_EXERCISE TEXT_
╭──

Efficacy and safety of an extended-release oxycodone (Remoxy®) formulation in patients with moderate to severe osteoarthritic pain

Abstract

To evaluate the efficacy and safety of an encapsulated, highly viscous formulation of extended-release oxycodone designed to resist common physical manipulation and chemical challenges (Remoxy; King Pharmaceuticals, Inc., Bristol, TV, which was acquired by Pfizer Inc. in March 2011). An enriched enrollment randomized withdrawal trial design was used whereby patients entered a double-blind, multicenter, placebo-controlled trial after completing an open-label titration phase. Sixty-one US clinics. All patients (40-75 years) had experienced moderate to severe chronic osteoarthritic pain in the hip or knee for > or = 3 months. During 2 weeks of open-label treatment (N = 558), patients were titrated from Remoxy 5 mg twice daily (bid) to 20 mg bid. Patients who tolerated the drug were randomly assigned to Remoxy or placebo bid for 12 weeks. Dose titration was permitted during weeks 1-4 (range, 10-80 mg/d) and fixed thereafter. The area under the curve (AUC) for change in pain intensity (PI) scores from prerandomization to the end of the 12-week period was the primary endpoint. Patient assessment of quality of analgesia, global assessment of study medication, quality of life, and safety were also evaluated. The mean AUC for change in PI score was significantly greater for Remoxy than for placebo (p = 0.007). Patients receiving Remoxy reported significantly better scores on quality of analgesia (p = 0.004) and global assessment of study medication (p = 0.007) when compared with patients receiving placebo. Remoxy had a safety profile consistent with other opioids. Remoxy significantly improved analgesia among patients with moderate to severe chronic osteoarthritic pain with an adverse event profile similar to other opioids.

╰──

_DATA UNDER STUDY_
╭──

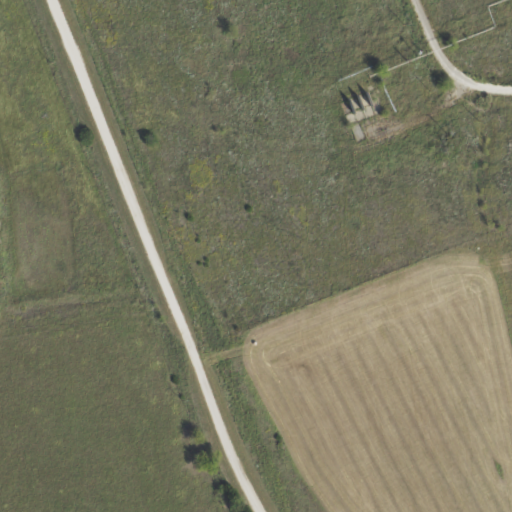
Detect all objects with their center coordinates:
road: (449, 62)
road: (151, 260)
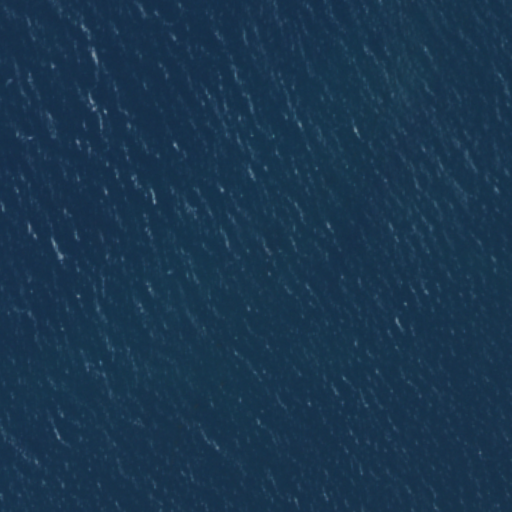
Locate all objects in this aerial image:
river: (3, 7)
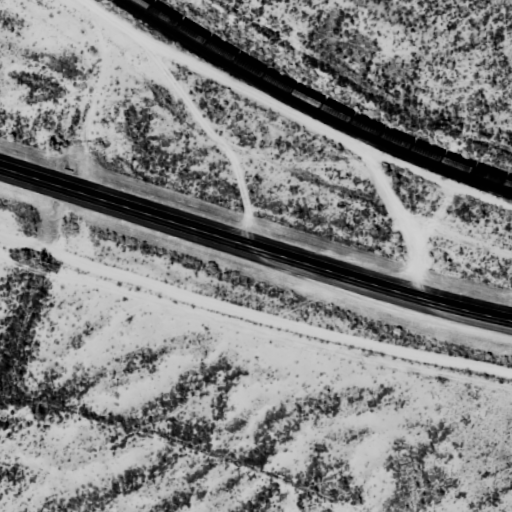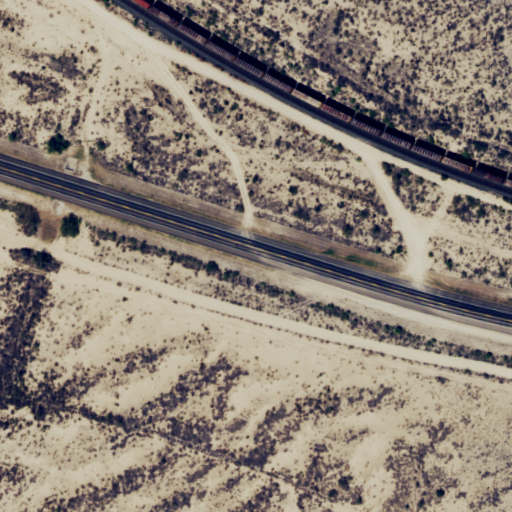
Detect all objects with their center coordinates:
railway: (320, 104)
railway: (311, 108)
road: (254, 249)
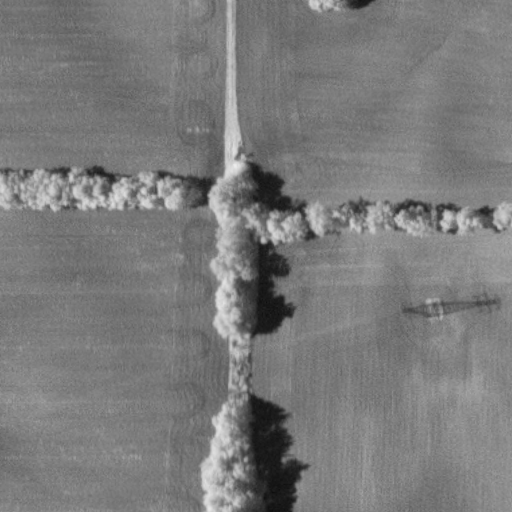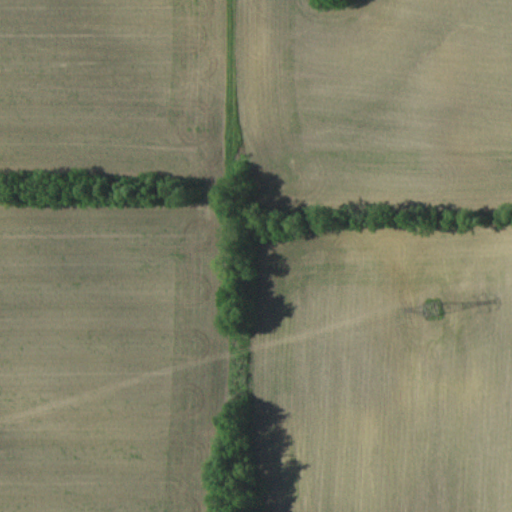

╰──

_PROBLEM_
List the outcomes that the Remoxy abstract says were evaluated in addition to the primary endpoint. The material comes from a different source than the Remoxy abstract.

_EXERCISE RESULT_
- Patient assessment of quality of analgesia
- Global assessment of study medication
- Quality of life
- Safety